Extracted from the PFRDA Website.
Recent news articles have pointed out that due to increased competition from NPS (National Pension Scheme), EPFO is in the process of transforming its customer service department.
The main features in its proposed customer service initiatives are
01) Updating the Mobile numbers of its subscribers. This will enable EPFO to inform its subscribers of any important changes pertaining to their account. The most important being the credit of their PF amount to their Bank Account.
The next and most electrifying initiative is to gradually move to NEFT (National Electronic Funds Transfer) for its payments to its account holders, instead of the old fashioned paper cheques.
As of 26/04/2010, 95 Banks with their 67,354/- branches are part of the NEFT network.
This constitutes 95% of Indian Bank Branches, excluding the Co-operative Banks and Regional Rural Banks. So a large majority of the EPFO customer’s Bank accounts are under the ambit of the NEFT.
This is stimulating news for the growth of Volumes of NEFT and is an important step for achieving the 70%-30% dream of NPCI in the Indian Retail Payments scenario.
I foresee the following benefits that EPFO and the Indian Banking System, will accrue on switching over from the paper based cheques to NEFT
01) Faster delivery of the customer’s funds to their respective bank accounts.
02) Faster reconcialtion of transactions, as the NEFT transactions have to be credited at T+2 Batch settlement or Returned to the Beneficiary.
03) Reduced carbon print due to the reduction in paper cheques.
04) Huge spurt of NEFT Volumes.
05) New converts to ePayments, as the EPFO employees and EPFO account holders will be familiar with the benefits of NEFT.
The below table highlights the number of member claims settled by EPFO.
| MEMBERS CLAIMS SETTLED | |||
2006-07 | 2007-08 | 2008-09 | ||
No. of Claims ( In Lakhs) | No. of Claims ( In Lakhs) | No. of Claims (In lakhs) | ||
Provident Fund Claims | 25.76 | 29.30 | 34.73 | |
Partial Withdrawal/ Advances | 3.59 | 3.33 | 3.22 | |
Transfer Cases | 2.16 | 2.30 | 2.80 | |
Monthly Pension Claims (MPC) | 3.63 | 3.54 | 4.10 | |
Employees' Pension Claims (all other benefits) | 19.29 | 20.95 | 26.59 | |
E.D.L.I Claims | 0.20 | 0.21 | 0.20 | |
Total | 51.00 | 56.09 | 71.64 | |
This means 70lacs + transactions can immediately be part of the NEFT Cycle.
It can be observed that the number of claims settler every year is on the increase.

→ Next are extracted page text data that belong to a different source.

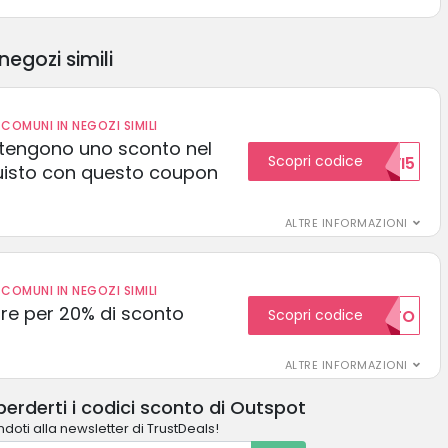
negozi simili
COMUNI IN NEGOZI SIMILI
 ottengono uno sconto nel
Scopri codice
NUOVI5
uisto con questo coupon
ALTRE INFORMAZIONI
COMUNI IN NEGOZI SIMILI
e per 20% di sconto
Scopri codice
20SCONTO
ALTRE INFORMAZIONI
erderti i codici sconto di Outspot
ndoti alla newsletter di TrustDeals!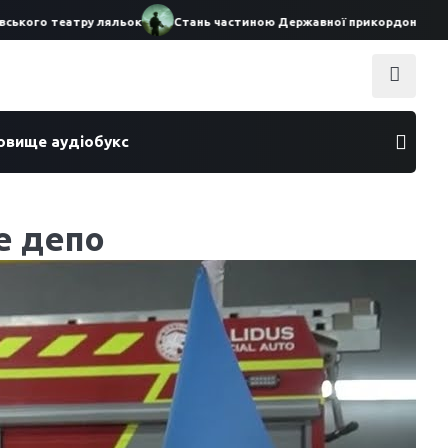
ого театру ляльок
Стань частиною Державної прикордонної служби
ховище аудіобукс
е депо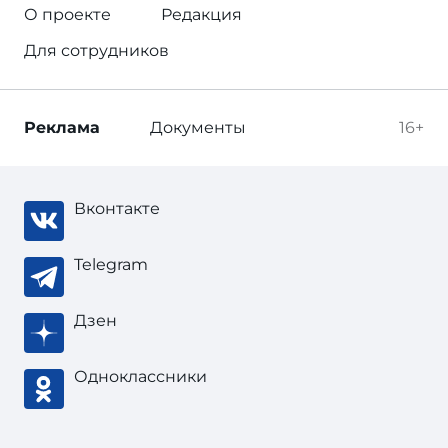
О проекте
Редакция
Для сотрудников
Реклама
Документы
16+
Вконтакте
Telegram
Дзен
Одноклассники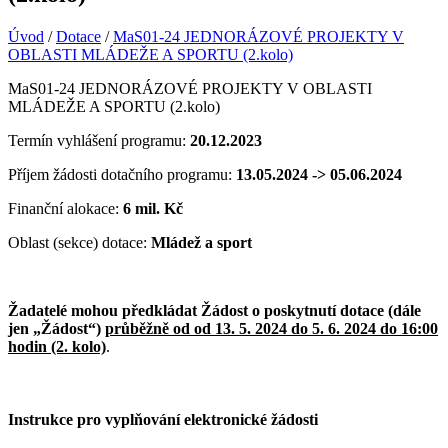
Úvod
/
Dotace
/
MaS01-24 JEDNORÁZOVÉ PROJEKTY V
OBLASTI MLÁDEŽE A SPORTU (2.kolo)
MaS01-24 JEDNORÁZOVÉ PROJEKTY V OBLASTI
MLÁDEŽE A SPORTU (2.kolo)
Termín vyhlášení programu:
20.12.2023
Příjem žádosti dotačního programu:
13.05.2024 -> 05.06.2024
Finanční alokace:
6 mil. Kč
Oblast (sekce) dotace:
Mládež a sport
Žadatelé mohou předkládat Žádost o poskytnutí dotace (dále
jen „Žádost“)
průběžně od od 13. 5. 2024 do 5. 6. 2024 do 16:00
hodin (2. kolo)
.
Instrukce pro vyplňování elektronické žádosti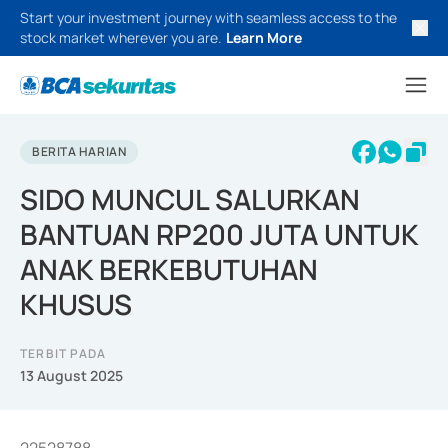
Start your investment journey with seamless access to the
stock market wherever you are.
Learn More
BERITA HARIAN
SIDO MUNCUL SALURKAN
BANTUAN RP200 JUTA UNTUK
ANAK BERKEBUTUHAN
KHUSUS
TERBIT PADA
13 August 2025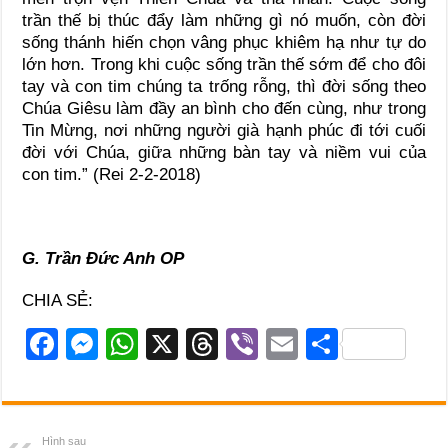
trần thế bị thúc đẩy làm những gì nó muốn, còn đời
sống thánh hiến chọn vâng phục khiêm hạ như tự do
lớn hơn. Trong khi cuộc sống trần thế sớm để cho đôi
tay và con tim chúng ta trống rỗng, thì đời sống theo
Chúa Giêsu làm đầy an bình cho đến cùng, như trong
Tin Mừng, nơi những người già hạnh phúc đi tới cuối
đời với Chúa, giữa những bàn tay và niềm vui của
con tim.” (Rei 2-2-2018)
G. Trần Đức Anh OP
CHIA SẺ:
F
M
W
X
T
Vi
E
S
a
e
h
hr
b
m
h
c
ss
at
e
er
ail
ar
e
e
s
a
e
Hình sau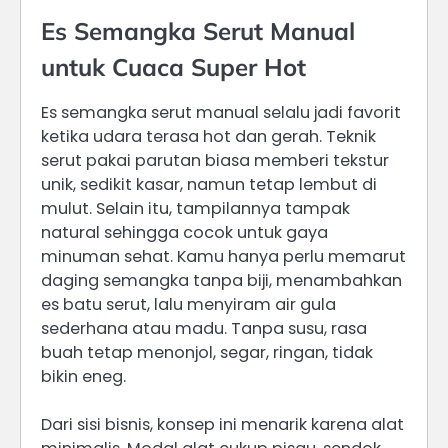
Es Semangka Serut Manual
untuk Cuaca Super Hot
Es semangka serut manual selalu jadi favorit
ketika udara terasa hot dan gerah. Teknik
serut pakai parutan biasa memberi tekstur
unik, sedikit kasar, namun tetap lembut di
mulut. Selain itu, tampilannya tampak
natural sehingga cocok untuk gaya
minuman sehat. Kamu hanya perlu memarut
daging semangka tanpa biji, menambahkan
es batu serut, lalu menyiram air gula
sederhana atau madu. Tanpa susu, rasa
buah tetap menonjol, segar, ringan, tidak
bikin eneg.
Dari sisi bisnis, konsep ini menarik karena alat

However, for this customer service initiative to be successful, EPFO should initially do a mass cleaning up exercise.
After the initial exercise, it is better the cycle be followed every six months or at least yearly, to shave its customer’s bank account numbers up to date.
Currently the EPFO has 5 crores subscribers spread over all over India .
As this number is very large, EPFO can concentrate on the 10 cities to clean up the Bank Account Numbers and gradually cover all its subscribers.
I suggest the following process flow:
01) Collate the Top 10 cites EPFO subscribers list.
02) Write to them, that EPFO is switching over to NEFT and hence request for the Bank Account numbers along with the IFS Codes.
03) Once 80% + of the subscribers respond, initiate a Re1/- dummy transaction, to the subscribers accounts through the NEFT.
04) In case of success, update appropriately in the EPFO software package.
05) In case of failure, inform the subscriber accordingly.
This exercise to be repeated every year.
OR,
If the above is cumbersome and costly, another option is
01) Compile the Subscribers list Bank Wise.
02) Filter the list to only NEFT Participant Banks.
03) Prepare individual bank list with complete particulars.
04) Forward the list to the respective controlling Bank office, with a request to inform the valid account numbers and also their respective IFS Codes.
05) Follow up only with those subscribers, whose bank accounts are invalid.
The above is a more simple way.
Last not but the least, the switching over from physical cheques to NEFT, is a golden opportunity for IT Companies to be part of a major IT project.